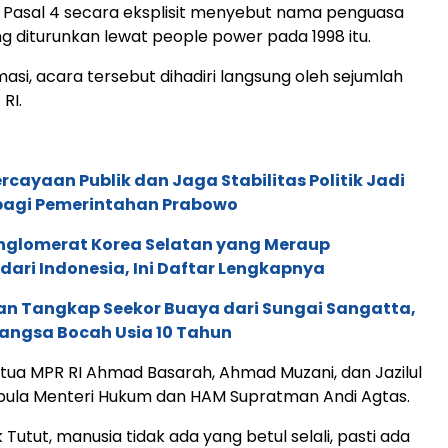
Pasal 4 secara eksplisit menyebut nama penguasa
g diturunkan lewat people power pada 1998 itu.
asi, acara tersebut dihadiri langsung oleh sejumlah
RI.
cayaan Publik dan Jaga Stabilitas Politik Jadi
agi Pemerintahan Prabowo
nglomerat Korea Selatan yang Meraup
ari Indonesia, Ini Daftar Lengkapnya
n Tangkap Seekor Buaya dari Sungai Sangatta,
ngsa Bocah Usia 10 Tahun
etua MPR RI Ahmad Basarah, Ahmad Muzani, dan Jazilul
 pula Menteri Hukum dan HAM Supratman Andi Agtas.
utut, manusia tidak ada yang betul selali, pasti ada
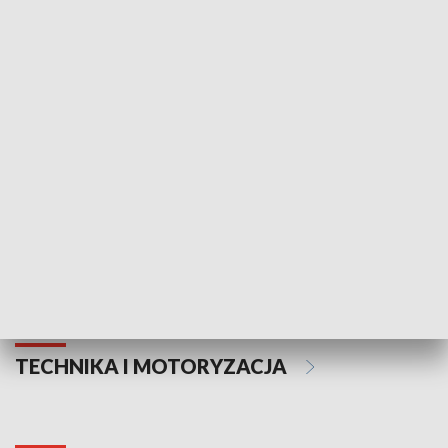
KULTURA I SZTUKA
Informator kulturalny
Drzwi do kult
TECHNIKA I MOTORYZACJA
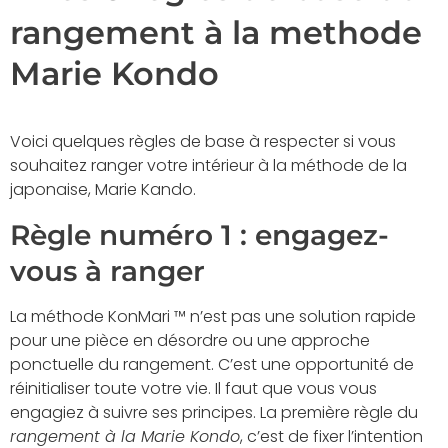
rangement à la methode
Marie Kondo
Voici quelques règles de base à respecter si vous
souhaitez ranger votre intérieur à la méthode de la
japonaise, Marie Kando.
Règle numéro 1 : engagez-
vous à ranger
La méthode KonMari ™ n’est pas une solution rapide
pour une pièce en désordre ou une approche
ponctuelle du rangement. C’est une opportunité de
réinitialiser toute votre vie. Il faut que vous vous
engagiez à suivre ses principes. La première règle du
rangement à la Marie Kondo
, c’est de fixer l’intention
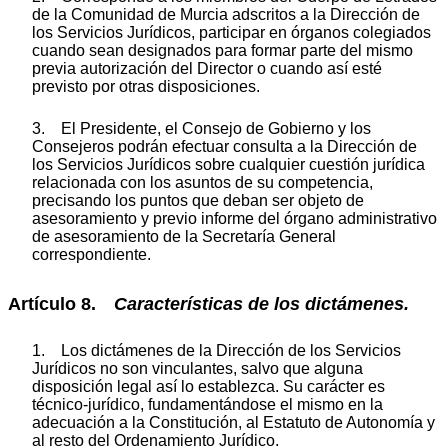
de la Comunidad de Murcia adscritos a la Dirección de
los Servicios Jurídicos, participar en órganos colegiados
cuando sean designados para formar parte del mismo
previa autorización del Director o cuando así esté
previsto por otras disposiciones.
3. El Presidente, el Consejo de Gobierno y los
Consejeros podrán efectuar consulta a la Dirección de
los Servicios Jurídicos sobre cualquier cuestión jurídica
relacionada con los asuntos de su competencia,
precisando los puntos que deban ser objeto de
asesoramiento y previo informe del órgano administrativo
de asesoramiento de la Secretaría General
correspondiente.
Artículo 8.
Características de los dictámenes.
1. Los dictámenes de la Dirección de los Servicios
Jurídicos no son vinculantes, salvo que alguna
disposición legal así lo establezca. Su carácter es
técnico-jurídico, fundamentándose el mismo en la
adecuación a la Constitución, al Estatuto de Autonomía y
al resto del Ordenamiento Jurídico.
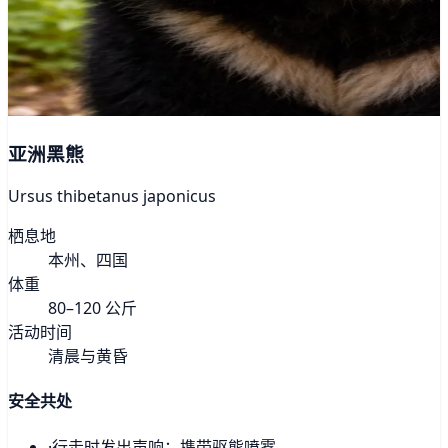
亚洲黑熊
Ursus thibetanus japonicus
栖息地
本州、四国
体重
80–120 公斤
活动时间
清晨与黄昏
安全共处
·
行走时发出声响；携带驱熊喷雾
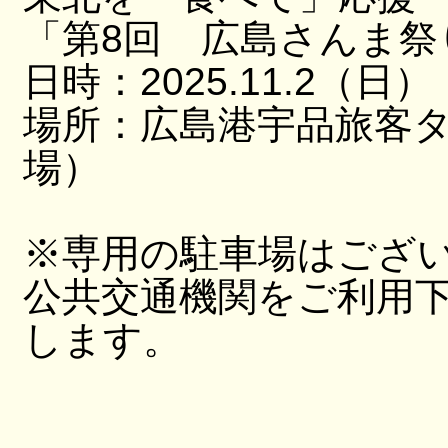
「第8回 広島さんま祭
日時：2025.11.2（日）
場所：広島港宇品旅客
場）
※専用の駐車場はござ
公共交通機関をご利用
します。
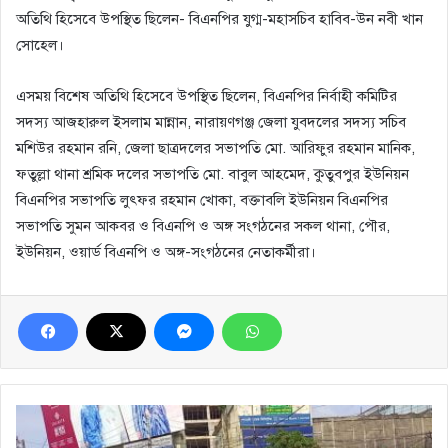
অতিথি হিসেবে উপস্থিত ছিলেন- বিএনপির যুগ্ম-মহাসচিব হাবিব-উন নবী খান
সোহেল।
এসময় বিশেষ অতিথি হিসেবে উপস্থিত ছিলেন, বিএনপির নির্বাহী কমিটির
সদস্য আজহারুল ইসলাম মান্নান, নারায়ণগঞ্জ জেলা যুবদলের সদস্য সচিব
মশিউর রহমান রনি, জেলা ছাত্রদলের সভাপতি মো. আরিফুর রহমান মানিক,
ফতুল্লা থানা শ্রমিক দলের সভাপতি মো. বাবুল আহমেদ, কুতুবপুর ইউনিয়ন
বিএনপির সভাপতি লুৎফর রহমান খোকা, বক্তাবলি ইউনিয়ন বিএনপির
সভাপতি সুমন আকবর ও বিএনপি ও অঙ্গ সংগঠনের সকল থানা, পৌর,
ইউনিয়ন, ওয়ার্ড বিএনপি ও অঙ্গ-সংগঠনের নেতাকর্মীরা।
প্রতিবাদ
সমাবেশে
--
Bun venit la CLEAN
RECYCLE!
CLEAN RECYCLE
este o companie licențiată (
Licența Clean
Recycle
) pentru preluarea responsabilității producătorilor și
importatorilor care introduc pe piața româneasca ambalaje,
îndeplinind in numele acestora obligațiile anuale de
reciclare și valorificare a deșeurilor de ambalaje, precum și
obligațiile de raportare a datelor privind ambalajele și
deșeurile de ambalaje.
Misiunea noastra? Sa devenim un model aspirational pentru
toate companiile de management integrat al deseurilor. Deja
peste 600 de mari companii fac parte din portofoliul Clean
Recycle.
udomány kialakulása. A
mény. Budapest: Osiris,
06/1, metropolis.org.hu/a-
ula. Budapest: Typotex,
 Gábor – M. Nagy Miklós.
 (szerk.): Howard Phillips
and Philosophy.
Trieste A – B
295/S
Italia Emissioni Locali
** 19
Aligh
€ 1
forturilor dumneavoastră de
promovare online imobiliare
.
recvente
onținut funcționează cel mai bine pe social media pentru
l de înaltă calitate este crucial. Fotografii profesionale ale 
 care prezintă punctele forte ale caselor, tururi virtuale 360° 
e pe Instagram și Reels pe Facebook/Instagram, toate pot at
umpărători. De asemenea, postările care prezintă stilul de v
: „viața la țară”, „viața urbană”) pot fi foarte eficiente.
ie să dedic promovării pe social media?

**PROMPT**
In the listing above, which lines include the string "vous"? Return every one of them.

**WRITTEN SOLUTION**
Voici quelques règles de base à respecter si vous
vous à ranger
réinitialiser toute votre vie. Il faut que vous vous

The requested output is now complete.